Machine Learning to Predict Mortality in Older Patients With Cancer: Development and External Validation of the Geriatric Cancer Scoring System Using Two Large French Cohorts

J Clin Oncol. 2025 Jan 24:JCO2400117. doi: 10.1200/JCO.24.00117. Online ahead of print.

Abstract

Purpose: Establishing an accurate prognosis remains challenging in older patients with cancer because of the population's heterogeneity and the current predictive models' reduced ability to capture the complex interactions between oncologic and geriatric predictors. We aim to develop and externally validate a new predictive score (the Geriatric Cancer Scoring System [GCSS]) to refine individualized prognosis for older patients with cancer during the first year after a geriatric assessment (GA).

Materials and methods: Data were collected from two French prospective multicenter cohorts of patients with cancer 70 years and older, referred for GA: ELCAPA (training set January 2007-March 2016) and ONCODAGE (validation set August 2008-March 2010). Candidate predictors included baseline oncologic and geriatric factors and routine biomarkers. We built predictive models using Cox regression, single decision tree (DT), and random survival forest (RSF) methods, comparing their predictive performance for 3-, 6-, and 12-month mortalities by computing time-dependent area under the receiver operator curve (tAUC).

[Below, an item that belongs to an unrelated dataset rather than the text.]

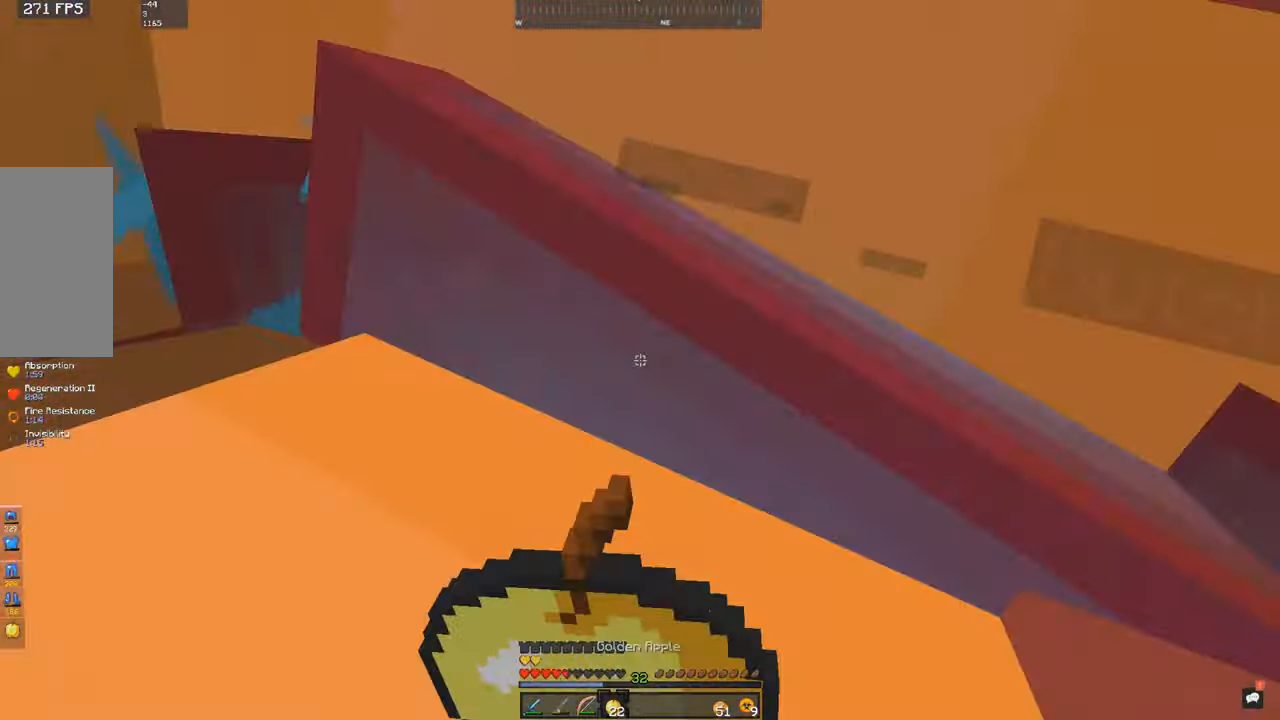
{"keys": ["w"], "mouse": ["left"], "events": [[250, "mouse_left", "down"], [434, "space", "up"]]}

Results: A total of 2,012 and 1,397 patients were included in the training and validation set, respectively (mean age: 81 ± 6 years/78 ± 5 years; women: 47%/70%; metastatic cancer: 50%/34%; 12-month mortality: 43%/16%). Tumor site/metastatic status, cancer treatment, weight loss, ≥five prescription drugs, impaired functional status and mobility, abnormal G-8 score, low creatinine clearance, and elevated C-reactive protein (CRP)/albumin were identified as relevant predictors in the Cox model. DT and RSF identified more complex combinations of features, with G-8 score, tumor site/metastatic status, and CRP/albumin ratio contributing most to the predictions. The RSF approach gave the highest tAUC (12 months: 0.87 [RSF], 0.82 [Cox], 0.82 [DT]) and was retained as the final model.

Conclusion: The GCSS on the basis of a machine learning approach applied to two large French cohorts gave an accurate externally validated mortality prediction. The GCSS might improve decision making and counseling in older patients with cancer referred for pretherapeutic GA. GCSS's generalizability must now be confirmed in an international setting.